Evidentemente, il dio dei golosi non aveva scelto quel contadino a caso. E aveva pure individuato il posto giusto, dove le acque avevano, e hanno, le caratteristiche perfette perché quel cuor di cicoria diventasse ancora più dolce e ancor più croccante. Quel luogo era Treviso e quelle acque erano del fiume Sile e delle risorgive che gli fanno compagnia. Ma quando fu che il dio dei golosi ispirò il nostro contadino?
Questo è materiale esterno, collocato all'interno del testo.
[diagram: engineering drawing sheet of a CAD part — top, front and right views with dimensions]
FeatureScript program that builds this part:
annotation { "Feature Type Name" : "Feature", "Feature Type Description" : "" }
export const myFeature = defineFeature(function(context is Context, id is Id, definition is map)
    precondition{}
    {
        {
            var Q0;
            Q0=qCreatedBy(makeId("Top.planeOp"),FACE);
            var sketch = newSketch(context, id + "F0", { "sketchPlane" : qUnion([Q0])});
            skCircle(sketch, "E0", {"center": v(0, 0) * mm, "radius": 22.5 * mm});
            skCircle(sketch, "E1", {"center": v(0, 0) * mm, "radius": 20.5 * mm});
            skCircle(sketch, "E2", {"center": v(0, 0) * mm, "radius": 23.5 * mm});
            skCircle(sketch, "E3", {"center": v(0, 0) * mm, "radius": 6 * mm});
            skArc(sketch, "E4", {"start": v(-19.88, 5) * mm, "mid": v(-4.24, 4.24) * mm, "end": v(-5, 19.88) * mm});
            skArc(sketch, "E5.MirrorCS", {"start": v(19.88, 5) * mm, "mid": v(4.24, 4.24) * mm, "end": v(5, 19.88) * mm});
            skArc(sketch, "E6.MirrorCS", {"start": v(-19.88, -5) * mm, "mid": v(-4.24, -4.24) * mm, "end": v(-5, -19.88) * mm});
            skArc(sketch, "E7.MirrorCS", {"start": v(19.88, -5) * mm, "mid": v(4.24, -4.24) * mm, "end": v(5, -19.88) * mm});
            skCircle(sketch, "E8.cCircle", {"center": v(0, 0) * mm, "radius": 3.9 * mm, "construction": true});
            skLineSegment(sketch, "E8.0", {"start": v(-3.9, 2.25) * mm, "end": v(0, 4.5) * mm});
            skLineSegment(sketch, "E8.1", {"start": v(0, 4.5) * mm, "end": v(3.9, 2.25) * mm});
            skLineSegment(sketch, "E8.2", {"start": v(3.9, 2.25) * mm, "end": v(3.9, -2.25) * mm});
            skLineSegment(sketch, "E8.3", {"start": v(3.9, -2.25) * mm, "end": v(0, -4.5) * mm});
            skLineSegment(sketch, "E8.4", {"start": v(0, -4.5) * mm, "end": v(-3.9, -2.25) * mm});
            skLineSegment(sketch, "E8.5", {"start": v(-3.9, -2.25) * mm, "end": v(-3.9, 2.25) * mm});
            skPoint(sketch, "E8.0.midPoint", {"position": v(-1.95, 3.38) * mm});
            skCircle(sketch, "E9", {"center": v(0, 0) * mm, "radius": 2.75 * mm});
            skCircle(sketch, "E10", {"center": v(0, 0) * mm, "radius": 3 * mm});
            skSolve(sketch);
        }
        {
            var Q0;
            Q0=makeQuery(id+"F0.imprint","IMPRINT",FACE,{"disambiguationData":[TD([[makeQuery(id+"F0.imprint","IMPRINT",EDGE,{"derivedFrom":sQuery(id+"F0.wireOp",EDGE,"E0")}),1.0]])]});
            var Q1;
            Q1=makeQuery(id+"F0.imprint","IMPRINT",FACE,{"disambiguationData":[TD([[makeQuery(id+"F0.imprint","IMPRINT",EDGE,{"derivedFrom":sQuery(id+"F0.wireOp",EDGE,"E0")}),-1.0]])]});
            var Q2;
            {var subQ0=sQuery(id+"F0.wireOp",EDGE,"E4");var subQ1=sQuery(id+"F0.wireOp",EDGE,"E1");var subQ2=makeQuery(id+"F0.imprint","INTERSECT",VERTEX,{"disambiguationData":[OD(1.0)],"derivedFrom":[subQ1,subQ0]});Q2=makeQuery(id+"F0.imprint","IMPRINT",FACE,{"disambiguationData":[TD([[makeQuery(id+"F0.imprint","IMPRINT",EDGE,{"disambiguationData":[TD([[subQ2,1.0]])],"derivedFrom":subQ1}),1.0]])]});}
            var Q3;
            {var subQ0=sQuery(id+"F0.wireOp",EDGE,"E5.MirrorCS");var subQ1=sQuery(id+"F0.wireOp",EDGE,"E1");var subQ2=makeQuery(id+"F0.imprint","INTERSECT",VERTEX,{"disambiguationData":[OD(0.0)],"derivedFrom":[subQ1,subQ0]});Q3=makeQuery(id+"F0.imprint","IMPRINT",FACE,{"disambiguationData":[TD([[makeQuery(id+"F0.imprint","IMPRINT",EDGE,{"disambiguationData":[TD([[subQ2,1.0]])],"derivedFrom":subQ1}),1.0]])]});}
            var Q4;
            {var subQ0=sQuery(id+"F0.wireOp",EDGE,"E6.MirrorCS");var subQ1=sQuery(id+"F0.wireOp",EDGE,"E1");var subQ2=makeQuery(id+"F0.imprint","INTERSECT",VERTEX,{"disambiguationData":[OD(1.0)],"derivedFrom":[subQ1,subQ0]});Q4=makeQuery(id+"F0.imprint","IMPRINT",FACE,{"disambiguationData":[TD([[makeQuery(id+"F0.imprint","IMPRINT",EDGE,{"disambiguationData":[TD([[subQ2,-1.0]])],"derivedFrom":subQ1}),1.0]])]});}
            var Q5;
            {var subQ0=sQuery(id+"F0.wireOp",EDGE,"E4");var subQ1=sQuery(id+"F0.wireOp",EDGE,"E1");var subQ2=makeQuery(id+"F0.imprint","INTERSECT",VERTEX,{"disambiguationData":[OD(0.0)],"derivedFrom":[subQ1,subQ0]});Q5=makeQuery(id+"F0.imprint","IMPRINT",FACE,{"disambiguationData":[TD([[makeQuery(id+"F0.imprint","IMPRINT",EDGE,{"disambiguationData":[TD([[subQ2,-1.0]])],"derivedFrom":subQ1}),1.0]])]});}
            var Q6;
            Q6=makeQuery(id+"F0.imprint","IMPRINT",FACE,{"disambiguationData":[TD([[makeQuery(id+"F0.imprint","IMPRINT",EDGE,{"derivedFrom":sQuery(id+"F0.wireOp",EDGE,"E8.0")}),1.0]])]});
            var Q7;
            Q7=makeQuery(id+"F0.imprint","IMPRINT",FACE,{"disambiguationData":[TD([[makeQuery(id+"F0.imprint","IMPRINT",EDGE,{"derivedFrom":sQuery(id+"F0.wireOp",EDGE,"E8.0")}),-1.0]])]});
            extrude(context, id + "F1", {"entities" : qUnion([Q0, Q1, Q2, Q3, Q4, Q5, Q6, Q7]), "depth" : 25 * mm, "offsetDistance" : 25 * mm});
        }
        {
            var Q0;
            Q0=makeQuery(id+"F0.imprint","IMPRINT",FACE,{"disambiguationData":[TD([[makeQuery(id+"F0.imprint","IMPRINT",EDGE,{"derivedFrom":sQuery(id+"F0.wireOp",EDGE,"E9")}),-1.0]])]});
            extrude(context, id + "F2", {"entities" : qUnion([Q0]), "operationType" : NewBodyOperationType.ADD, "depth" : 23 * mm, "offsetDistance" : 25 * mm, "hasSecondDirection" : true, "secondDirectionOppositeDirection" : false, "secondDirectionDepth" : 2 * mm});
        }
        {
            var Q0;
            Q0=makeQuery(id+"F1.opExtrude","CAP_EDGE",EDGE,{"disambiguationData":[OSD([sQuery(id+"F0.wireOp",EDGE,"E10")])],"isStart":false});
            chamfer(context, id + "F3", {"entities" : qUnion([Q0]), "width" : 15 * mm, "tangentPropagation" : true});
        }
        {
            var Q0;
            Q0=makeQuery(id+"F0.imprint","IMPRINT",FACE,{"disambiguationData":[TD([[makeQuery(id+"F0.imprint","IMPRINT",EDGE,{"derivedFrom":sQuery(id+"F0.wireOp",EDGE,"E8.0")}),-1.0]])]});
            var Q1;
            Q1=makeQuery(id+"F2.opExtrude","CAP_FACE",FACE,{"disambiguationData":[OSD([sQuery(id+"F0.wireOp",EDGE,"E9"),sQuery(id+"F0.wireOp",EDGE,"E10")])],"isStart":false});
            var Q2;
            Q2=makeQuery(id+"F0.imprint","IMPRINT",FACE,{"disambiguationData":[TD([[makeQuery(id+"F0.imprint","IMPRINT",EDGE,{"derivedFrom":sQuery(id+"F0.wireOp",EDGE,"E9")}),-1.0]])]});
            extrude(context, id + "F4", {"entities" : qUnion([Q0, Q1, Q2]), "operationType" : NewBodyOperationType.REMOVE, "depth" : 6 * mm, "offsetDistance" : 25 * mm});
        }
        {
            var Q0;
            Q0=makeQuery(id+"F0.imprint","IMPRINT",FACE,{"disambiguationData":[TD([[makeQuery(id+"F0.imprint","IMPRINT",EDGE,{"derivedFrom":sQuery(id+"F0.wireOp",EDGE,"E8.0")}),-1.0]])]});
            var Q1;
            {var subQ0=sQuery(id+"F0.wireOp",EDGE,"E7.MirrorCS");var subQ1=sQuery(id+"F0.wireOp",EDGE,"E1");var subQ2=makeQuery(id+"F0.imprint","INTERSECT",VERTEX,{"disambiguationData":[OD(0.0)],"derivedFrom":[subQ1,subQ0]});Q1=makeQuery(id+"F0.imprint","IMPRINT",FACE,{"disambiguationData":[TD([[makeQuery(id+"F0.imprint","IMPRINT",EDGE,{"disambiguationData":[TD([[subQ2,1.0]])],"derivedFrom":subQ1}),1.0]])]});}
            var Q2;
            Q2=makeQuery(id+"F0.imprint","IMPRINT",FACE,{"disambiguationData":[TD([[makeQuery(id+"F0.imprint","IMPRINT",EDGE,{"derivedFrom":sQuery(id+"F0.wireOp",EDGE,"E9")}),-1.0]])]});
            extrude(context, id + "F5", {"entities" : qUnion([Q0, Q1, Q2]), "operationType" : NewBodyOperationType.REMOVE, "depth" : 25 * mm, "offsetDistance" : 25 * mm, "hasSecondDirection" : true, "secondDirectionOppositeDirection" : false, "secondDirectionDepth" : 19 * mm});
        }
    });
Beh, che nel Trevigiano si coltivasse cicoria da insalata invernale è storia di mezzo millennio fa, e probabilmente già allora veniva imbianchita. Nel corso dei secoli sono stati selezionati ceppi sempre più pregiati, ma il processo attuale si fa risalire alla metà dell’Ottocento. A quel tempo il rubicondo radicchio faceva solo il suo mestiere, ovvero l’insalata o, tuttalpiù, la verdura cotta. Tuttavia, l’oste trevigiano, che evidentemente aveva anche lui il “cervello fino”, intuì che il radicchio poteva essere un buon argomento da portare a tavola. Ed è così che la nostra insalata ha imparato a fare di tutto: la grigliata, il ripieno, il sugo, l’involtino... e via con la fantasia, finanche al dessert.
Precoce o tardivo
Sono diversi lustri che i suoi bei cespi, lunghi e compatti, sono di moda nei ristoranti, dal Mar Baltico al Mediterraneo. Alla “trevisana”, per chiamarla in modo confidenziale, sono stati dedicati interi libri di ricette; nella Marca trevigiana ogni anno le viene dedicata una rassegna gastronomica nei migliori ristoranti del territorio; perfino nei giornali si parla sempre del radicchio, tema obbligato dopo le castagne, i funghi, i tartufi e in attesa degli
asparagi. Così la imitano ovunque. Ma se l’occhio può essere ingannato, il palato no. È quello vero solo se è nato in una fascia territoriale ristretta che comprende 24 comuni di cui 17 in provincia di Treviso, 2 in provincia di Padova e 5 in provincia di Venezia. Questo, almeno, per il tipo tardivo, che è il più tipico e difficile da produrre, mentre per il tipo precoce il territorio è un poco più vasto. Gran parte della zona di produzione è inserita nel Parco Naturale del Sile, e le acque di questo fiume sono determinanti per la qualità del radicchio.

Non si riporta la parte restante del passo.